Supplied information:
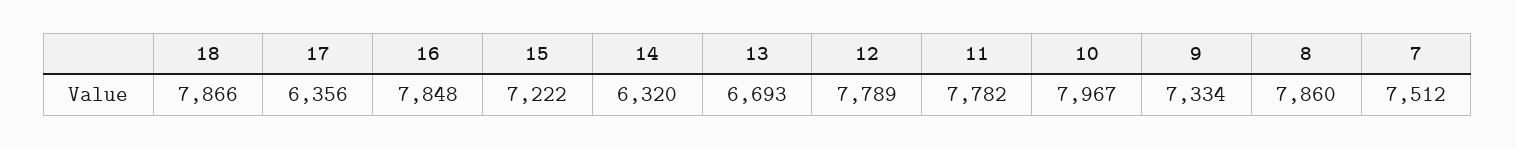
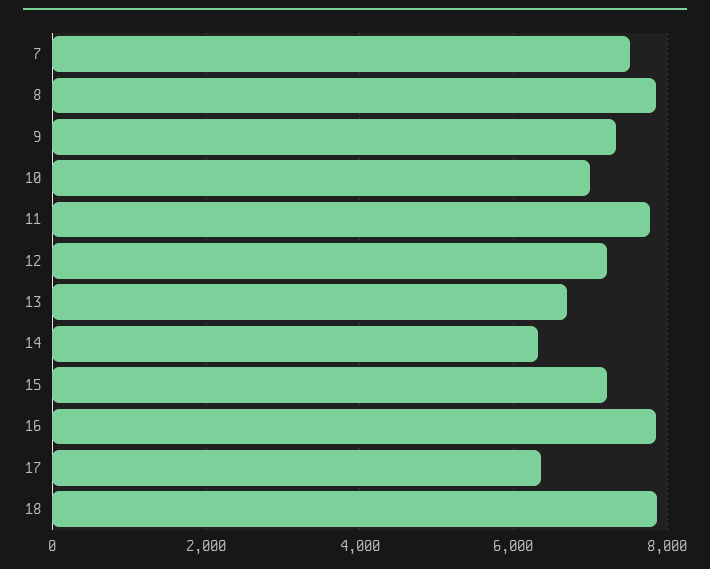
  {
    "18": 7866,
    "17": 6356,
    "16": 7848,
    "15": 7222,
    "14": 6320,
    "13": 6693,
-   "12": 7789,
+   "12": 7200,
    "11": 7782,
-   "10": 7967,
+   "10": 7000,
    "9": 7334,
    "8": 7860,
    "7": 7512
  }

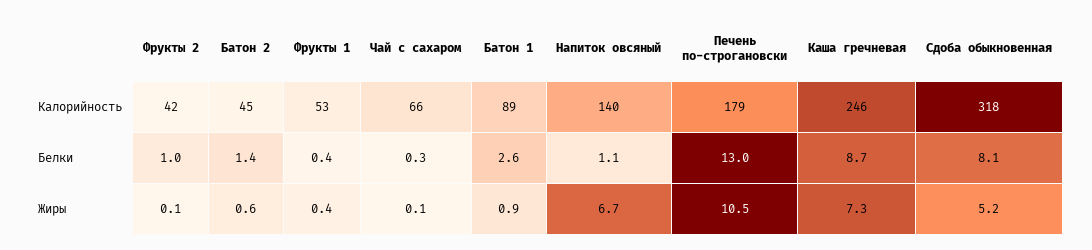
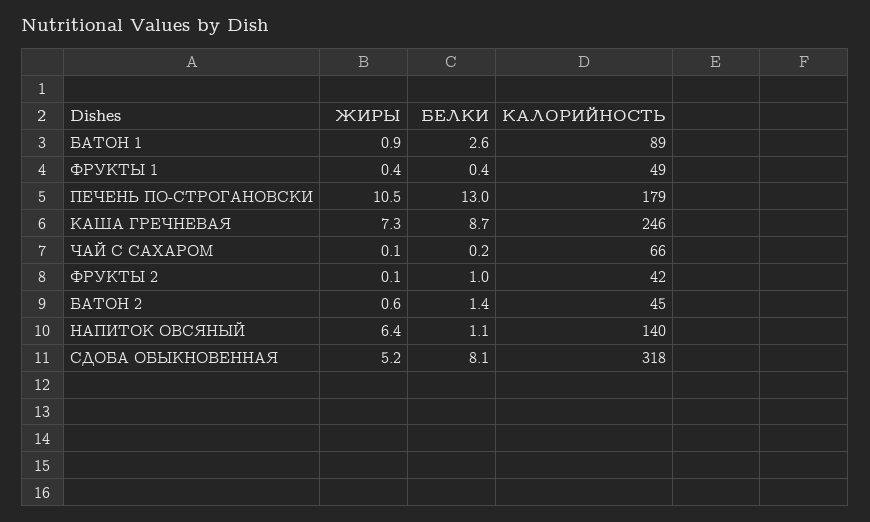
  {
    "Фрукты 2": {
      "Калорийность": 42,
      "Белки": 1,
      "Жиры": 0.1
    },
    "Батон 2": {
      "Калорийность": 45,
      "Белки": 1.4,
      "Жиры": 0.6
    },
    "Фрукты 1": {
-     "Калорийность": 53,
+     "Калорийность": 49,
      "Белки": 0.4,
      "Жиры": 0.4
    },
    "Чай с сахаром": {
      "Калорийность": 66,
-     "Белки": 0.3,
+     "Белки": 0.2,
      "Жиры": 0.1
    },
    "Батон 1": {
      "Калорийность": 89,
      "Белки": 2.6,
      "Жиры": 0.9
    },
    "Напиток овсяный": {
      "Калорийность": 140,
      "Белки": 1.1,
-     "Жиры": 6.7
+     "Жиры": 6.4
    },
    "Печень по-строгановски": {
      "Калорийность": 179,
      "Белки": 13,
      "Жиры": 10.5
    },
    "Каша гречневая": {
      "Калорийность": 246,
      "Белки": 8.7,
      "Жиры": 7.3
    },
    "Сдоба обыкновенная": {
      "Калорийность": 318,
      "Белки": 8.1,
      "Жиры": 5.2
    }
  }

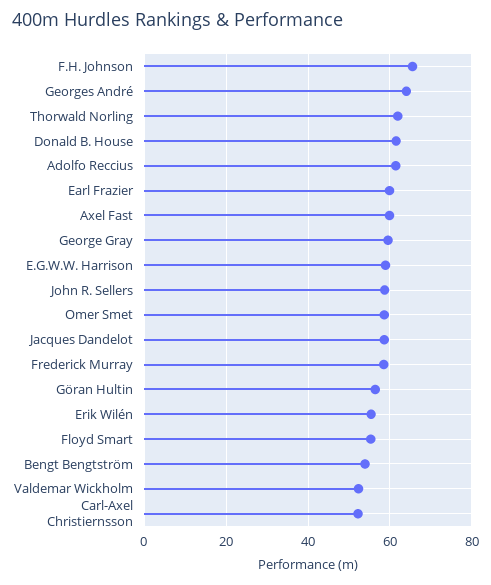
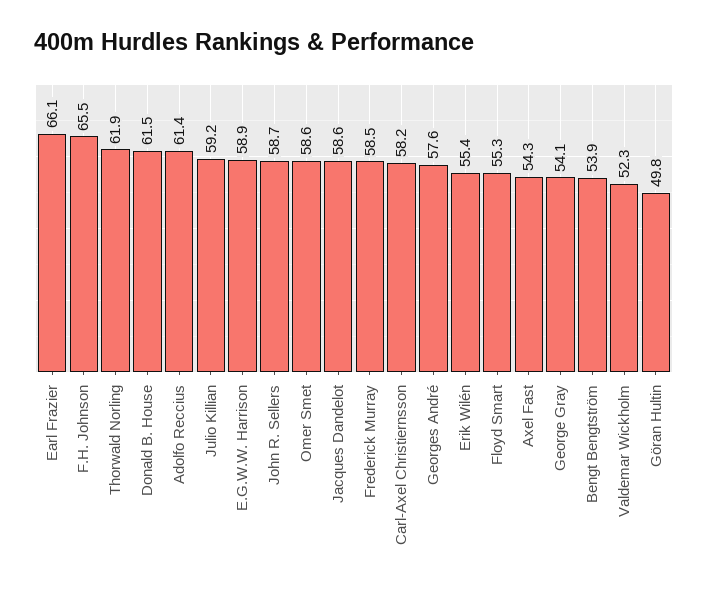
  {
    "F.H. Johnson": 65.5,
-   "Georges André": 64,
+   "Georges André": 57.6,
    "Thorwald Norling": 61.9,
    "Donald B. House": 61.5,
    "Adolfo Reccius": 61.4,
-   "Earl Frazier": 60,
+   "Earl Frazier": 66.1,
-   "Axel Fast": 60,
+   "Axel Fast": 54.3,
-   "George Gray": 60,
+   "George Gray": 54.1,
    "E.G.W.W. Harrison": 58.9,
    "John R. Sellers": 58.7,
    "Omer Smet": 58.6,
    "Jacques Dandelot": 58.6,
    "Frederick Murray": 58.5,
-   "Göran Hultin": 56,
+   "Göran Hultin": 49.8,
    "Erik Wilén": 55.4,
    "Floyd Smart": 55.3,
    "Bengt Bengtström": 53.9,
    "Valdemar Wickholm": 52.3,
-   "Carl-Axel Christiernsson": 52
+   "Carl-Axel Christiernsson": 58.2,
+   "Julio Killian": 59.2
  }

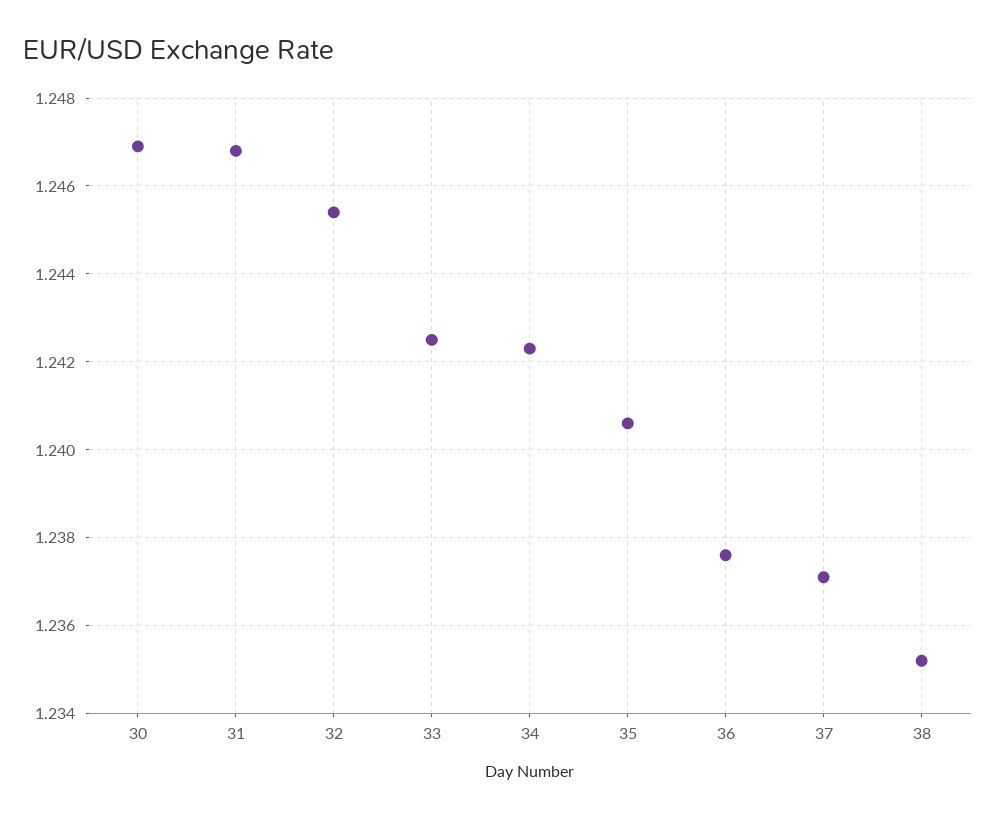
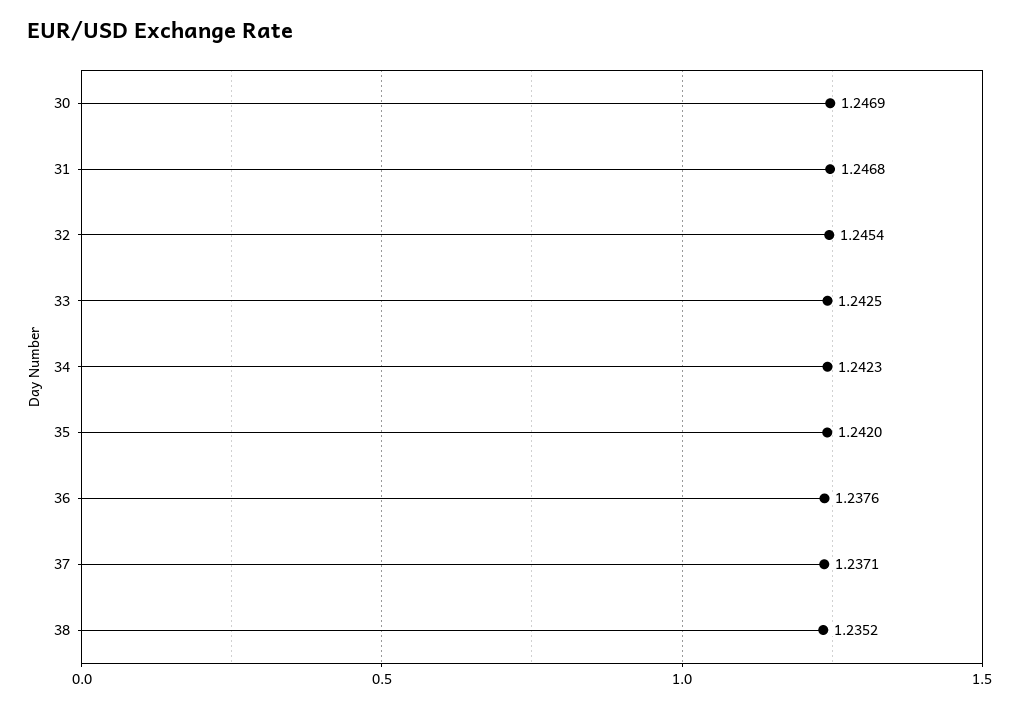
  {
    "30": 1.2469,
    "31": 1.2468,
    "32": 1.2454,
    "33": 1.2425,
    "34": 1.2423,
-   "35": 1.2405,
+   "35": 1.242,
    "36": 1.2376,
    "37": 1.2371,
    "38": 1.2352
  }

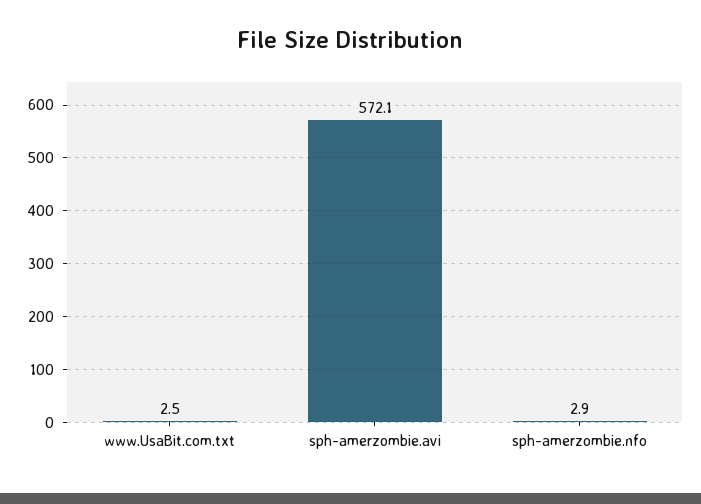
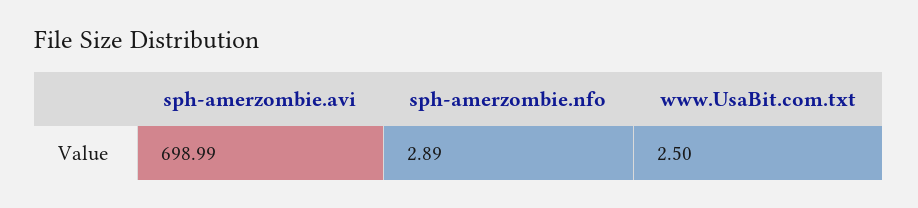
  {
    "www.UsaBit.com.txt": 2.5,
-   "sph-amerzombie.avi": 572.1,
+   "sph-amerzombie.avi": 698.99,
    "sph-amerzombie.nfo": 2.89
  }

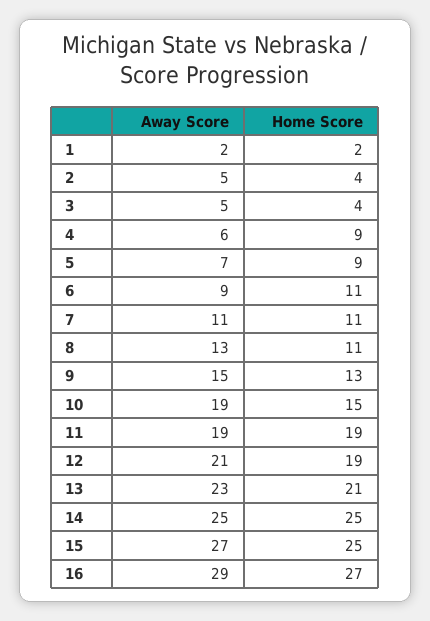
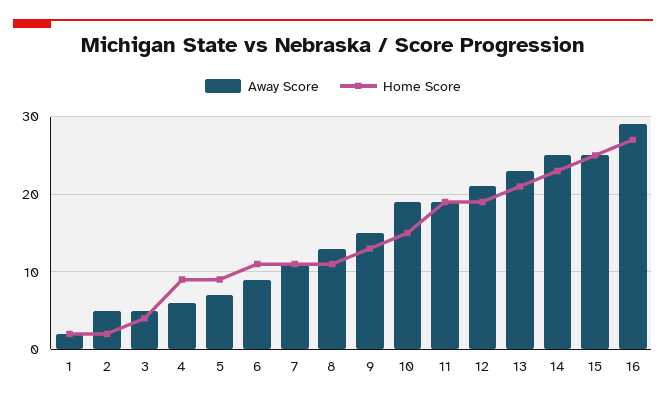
  {
    "Away Score": {
      "1": 2,
      "2": 5,
      "3": 5,
      "4": 6,
      "5": 7,
      "6": 9,
      "7": 11,
      "8": 13,
      "9": 15,
      "10": 19,
      "11": 19,
      "12": 21,
      "13": 23,
      "14": 25,
-     "15": 27,
+     "15": 25,
      "16": 29
    },
    "Home Score": {
      "1": 2,
-     "2": 4,
+     "2": 2,
      "3": 4,
      "4": 9,
      "5": 9,
      "6": 11,
      "7": 11,
      "8": 11,
      "9": 13,
      "10": 15,
      "11": 19,
      "12": 19,
      "13": 21,
-     "14": 25,
+     "14": 23,
      "15": 25,
      "16": 27
    }
  }

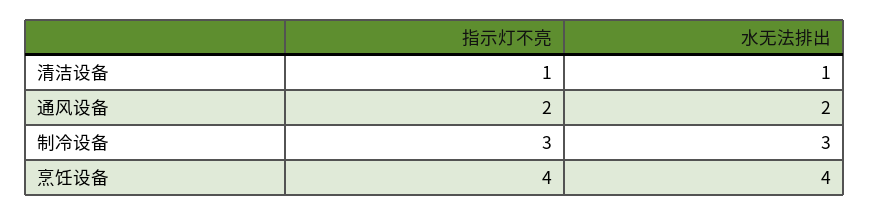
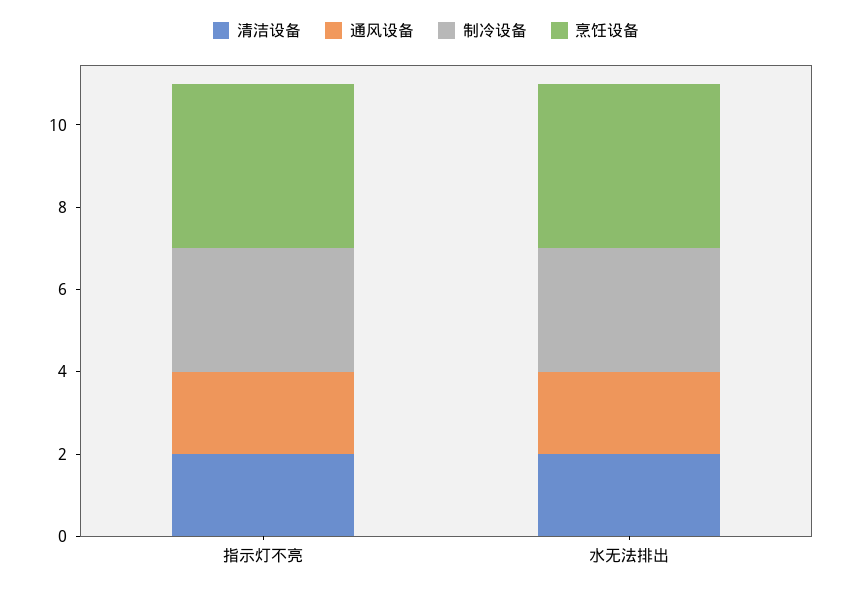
  {
    "清洁设备": {
-     "指示灯不亮": 1,
+     "指示灯不亮": 2,
-     "水无法排出": 1
+     "水无法排出": 2
    },
    "通风设备": {
      "指示灯不亮": 2,
      "水无法排出": 2
    },
    "制冷设备": {
      "指示灯不亮": 3,
      "水无法排出": 3
    },
    "烹饪设备": {
      "指示灯不亮": 4,
      "水无法排出": 4
    }
  }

What the exercise asks:
Across all the entries above, how many lines hold the word "Axel"? Answer with the number only.

Answer:
4